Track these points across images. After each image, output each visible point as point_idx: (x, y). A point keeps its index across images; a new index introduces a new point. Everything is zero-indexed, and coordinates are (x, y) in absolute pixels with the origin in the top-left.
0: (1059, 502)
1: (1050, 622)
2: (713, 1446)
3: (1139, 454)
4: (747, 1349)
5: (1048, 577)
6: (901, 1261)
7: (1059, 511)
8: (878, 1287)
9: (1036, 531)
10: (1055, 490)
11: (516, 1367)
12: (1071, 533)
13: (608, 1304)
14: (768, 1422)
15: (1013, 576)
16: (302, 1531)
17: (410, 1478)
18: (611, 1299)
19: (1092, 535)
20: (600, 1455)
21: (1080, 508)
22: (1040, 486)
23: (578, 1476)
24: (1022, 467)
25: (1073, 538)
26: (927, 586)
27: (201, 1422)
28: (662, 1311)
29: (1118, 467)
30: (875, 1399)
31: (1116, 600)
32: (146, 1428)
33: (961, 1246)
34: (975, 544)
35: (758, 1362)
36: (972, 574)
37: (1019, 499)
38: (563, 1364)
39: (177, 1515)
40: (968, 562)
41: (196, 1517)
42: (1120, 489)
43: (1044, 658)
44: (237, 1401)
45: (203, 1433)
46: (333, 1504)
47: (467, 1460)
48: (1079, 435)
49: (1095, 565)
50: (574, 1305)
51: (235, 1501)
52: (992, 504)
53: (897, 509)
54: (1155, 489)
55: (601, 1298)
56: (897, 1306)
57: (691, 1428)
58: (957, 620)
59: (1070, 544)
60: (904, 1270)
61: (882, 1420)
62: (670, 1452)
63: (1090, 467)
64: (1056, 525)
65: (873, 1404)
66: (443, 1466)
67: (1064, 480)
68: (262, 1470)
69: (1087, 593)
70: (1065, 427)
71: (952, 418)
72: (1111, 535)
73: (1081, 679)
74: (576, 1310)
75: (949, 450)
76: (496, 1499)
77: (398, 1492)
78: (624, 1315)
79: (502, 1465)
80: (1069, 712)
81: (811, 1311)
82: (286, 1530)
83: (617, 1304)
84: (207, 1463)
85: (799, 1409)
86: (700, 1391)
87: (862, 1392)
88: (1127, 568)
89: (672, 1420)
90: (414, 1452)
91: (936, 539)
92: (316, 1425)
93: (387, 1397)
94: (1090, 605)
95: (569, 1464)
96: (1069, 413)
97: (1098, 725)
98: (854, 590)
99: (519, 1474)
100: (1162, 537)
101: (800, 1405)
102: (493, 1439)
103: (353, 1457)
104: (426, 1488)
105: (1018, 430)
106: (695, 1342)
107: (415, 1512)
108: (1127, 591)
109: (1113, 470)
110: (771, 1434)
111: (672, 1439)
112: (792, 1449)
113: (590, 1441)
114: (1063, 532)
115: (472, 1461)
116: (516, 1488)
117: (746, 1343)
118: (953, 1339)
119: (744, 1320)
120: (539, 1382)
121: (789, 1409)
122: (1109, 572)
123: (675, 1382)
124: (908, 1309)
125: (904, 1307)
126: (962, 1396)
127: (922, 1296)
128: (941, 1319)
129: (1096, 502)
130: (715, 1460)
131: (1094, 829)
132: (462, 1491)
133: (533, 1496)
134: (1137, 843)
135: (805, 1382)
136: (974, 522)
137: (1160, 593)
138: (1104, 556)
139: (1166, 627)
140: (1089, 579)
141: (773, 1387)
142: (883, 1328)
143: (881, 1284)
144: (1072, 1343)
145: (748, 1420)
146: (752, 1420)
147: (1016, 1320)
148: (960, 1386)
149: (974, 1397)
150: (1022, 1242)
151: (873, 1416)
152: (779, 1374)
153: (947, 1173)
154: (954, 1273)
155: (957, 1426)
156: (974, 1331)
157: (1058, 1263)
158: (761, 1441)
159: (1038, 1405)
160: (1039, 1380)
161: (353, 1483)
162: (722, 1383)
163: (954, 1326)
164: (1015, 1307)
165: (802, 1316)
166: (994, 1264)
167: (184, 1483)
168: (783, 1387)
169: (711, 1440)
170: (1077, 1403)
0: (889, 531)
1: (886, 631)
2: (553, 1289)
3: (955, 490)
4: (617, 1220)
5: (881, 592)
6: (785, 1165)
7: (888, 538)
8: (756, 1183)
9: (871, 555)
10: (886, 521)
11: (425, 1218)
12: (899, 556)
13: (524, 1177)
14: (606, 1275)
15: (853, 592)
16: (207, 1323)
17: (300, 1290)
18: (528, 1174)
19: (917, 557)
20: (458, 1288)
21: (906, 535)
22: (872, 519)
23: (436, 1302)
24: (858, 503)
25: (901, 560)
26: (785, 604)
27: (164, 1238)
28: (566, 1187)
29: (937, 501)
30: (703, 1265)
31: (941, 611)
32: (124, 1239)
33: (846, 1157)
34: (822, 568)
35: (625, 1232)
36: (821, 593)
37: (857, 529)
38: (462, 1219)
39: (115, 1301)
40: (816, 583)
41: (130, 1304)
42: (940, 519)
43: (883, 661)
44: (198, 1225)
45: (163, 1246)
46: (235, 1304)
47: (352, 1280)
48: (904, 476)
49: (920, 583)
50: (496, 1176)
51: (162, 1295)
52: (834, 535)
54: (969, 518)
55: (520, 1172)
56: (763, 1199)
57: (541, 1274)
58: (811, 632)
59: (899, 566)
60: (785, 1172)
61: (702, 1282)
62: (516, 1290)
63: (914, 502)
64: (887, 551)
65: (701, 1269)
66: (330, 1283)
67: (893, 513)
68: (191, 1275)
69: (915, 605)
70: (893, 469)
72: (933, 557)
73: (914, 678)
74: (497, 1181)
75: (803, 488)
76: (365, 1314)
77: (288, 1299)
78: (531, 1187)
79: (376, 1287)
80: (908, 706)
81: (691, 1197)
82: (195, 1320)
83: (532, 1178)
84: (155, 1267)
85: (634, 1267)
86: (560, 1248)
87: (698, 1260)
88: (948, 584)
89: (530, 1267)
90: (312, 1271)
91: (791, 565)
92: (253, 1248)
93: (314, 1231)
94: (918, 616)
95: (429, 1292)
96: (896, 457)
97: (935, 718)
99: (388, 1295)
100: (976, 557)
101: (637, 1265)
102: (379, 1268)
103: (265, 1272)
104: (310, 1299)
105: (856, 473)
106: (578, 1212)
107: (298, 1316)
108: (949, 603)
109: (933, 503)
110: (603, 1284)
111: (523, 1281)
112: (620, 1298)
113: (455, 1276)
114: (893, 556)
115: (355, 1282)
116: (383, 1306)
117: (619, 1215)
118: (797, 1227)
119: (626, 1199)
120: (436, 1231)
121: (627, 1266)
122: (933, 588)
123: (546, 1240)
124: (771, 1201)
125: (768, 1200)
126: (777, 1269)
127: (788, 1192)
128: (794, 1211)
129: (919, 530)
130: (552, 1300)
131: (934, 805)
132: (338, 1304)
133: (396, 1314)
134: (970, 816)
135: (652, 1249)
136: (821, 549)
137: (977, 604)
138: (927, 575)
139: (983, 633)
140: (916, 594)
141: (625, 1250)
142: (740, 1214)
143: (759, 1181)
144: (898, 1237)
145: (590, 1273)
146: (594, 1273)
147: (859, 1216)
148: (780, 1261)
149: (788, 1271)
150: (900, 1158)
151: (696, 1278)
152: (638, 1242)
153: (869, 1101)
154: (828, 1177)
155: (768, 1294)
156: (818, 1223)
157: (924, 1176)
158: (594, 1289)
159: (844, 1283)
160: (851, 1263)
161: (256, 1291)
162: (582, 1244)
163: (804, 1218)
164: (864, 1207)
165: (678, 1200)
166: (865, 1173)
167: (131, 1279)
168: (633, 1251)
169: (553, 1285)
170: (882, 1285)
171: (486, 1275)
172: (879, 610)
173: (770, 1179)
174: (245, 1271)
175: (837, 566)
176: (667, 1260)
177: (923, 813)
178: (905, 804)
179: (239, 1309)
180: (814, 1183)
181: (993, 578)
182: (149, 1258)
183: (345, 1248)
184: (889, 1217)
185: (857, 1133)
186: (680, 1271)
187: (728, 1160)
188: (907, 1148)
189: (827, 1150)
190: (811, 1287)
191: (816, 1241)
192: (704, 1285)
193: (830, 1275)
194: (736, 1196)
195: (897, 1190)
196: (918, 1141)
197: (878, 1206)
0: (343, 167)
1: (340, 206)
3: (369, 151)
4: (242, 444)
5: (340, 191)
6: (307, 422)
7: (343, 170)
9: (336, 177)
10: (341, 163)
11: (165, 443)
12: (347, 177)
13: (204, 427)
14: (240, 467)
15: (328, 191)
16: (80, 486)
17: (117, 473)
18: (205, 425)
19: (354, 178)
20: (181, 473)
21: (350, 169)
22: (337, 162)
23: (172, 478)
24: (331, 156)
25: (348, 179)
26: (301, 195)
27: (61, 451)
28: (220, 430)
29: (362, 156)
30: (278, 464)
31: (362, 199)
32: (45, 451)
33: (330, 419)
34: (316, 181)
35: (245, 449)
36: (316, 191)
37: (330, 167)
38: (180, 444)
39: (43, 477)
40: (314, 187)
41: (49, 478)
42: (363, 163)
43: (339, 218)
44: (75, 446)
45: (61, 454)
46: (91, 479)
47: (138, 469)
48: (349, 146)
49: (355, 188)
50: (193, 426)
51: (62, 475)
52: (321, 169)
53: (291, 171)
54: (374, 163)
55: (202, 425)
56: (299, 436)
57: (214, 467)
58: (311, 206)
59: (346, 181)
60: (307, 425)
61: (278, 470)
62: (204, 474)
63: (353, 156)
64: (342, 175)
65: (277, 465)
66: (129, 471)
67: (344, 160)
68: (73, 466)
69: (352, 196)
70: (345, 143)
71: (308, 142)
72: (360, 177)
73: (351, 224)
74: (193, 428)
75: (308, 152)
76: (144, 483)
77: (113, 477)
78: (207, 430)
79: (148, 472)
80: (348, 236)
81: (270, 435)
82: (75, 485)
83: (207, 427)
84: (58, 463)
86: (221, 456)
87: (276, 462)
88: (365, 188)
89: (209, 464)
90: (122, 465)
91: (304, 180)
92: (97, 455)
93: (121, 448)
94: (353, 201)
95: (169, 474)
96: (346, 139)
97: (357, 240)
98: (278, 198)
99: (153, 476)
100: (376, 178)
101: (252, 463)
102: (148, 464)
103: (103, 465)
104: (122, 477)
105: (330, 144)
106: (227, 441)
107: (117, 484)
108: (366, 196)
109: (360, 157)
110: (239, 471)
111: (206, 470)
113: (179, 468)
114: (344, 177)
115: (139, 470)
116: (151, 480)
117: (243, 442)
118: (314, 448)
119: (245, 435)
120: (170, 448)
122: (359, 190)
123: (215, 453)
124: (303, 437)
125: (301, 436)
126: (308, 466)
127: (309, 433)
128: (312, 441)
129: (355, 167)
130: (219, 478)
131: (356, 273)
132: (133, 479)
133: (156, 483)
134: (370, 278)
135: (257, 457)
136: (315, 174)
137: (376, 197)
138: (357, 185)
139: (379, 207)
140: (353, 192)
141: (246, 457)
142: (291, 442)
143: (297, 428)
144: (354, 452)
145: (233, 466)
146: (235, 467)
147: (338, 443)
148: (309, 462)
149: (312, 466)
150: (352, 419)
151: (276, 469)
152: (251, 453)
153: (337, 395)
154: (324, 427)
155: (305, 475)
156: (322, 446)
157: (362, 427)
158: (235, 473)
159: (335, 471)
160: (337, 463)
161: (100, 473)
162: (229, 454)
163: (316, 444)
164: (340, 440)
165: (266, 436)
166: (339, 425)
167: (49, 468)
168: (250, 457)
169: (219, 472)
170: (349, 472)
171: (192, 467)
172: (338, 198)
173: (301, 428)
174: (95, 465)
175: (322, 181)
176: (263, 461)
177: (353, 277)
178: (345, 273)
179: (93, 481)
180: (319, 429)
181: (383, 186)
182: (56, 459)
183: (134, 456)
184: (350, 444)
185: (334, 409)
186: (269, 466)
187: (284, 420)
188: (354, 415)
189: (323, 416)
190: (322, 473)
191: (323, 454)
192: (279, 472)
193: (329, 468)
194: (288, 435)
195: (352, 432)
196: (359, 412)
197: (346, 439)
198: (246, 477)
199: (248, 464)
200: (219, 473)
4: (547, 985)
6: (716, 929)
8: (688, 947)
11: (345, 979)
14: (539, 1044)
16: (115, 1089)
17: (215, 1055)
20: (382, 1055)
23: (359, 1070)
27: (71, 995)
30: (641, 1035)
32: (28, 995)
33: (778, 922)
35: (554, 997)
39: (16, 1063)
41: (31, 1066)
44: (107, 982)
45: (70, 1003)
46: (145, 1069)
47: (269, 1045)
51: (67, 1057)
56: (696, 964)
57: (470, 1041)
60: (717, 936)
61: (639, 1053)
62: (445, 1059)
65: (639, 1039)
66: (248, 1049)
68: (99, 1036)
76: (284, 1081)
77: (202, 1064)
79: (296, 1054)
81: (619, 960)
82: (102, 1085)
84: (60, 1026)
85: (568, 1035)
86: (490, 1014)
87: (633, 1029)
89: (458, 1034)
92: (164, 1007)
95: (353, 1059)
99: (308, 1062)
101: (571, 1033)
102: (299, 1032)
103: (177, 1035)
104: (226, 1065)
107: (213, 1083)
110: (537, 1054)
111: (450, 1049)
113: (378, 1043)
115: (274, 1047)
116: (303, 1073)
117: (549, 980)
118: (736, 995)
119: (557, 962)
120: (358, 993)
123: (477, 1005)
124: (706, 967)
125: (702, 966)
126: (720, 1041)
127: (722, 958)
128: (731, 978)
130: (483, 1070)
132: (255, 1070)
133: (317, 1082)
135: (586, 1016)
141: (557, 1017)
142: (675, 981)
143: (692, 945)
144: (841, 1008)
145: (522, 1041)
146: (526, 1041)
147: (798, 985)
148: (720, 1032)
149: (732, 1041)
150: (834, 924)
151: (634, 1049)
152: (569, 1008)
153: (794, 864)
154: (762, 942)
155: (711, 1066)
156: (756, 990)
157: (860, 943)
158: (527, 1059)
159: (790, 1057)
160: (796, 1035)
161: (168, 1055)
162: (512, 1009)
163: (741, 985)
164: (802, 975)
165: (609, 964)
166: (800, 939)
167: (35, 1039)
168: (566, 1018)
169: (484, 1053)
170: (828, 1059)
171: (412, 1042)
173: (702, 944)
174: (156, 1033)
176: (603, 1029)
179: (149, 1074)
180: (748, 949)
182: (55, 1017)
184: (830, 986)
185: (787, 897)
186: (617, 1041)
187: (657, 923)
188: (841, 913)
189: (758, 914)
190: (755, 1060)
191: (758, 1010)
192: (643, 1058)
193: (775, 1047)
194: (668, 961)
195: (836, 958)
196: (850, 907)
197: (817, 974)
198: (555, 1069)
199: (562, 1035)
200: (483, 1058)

● ● ● ●

**WHAT TO WORK ON:**
Rewrite the records above from their first line through the line containing "0: (1059, 502)", changing "top-left" to "upper-left" and keeping everything else the same.

**THE COMPLETED TASK:**
Track these points across images. After each image, output each visible point as point_idx: (x, y). A point keeps its index across images; a new index introduces a new point. Everything is zero-indexed, and coordinates are (x, y) in absolute pixels with the origin in the upper-left.
0: (1059, 502)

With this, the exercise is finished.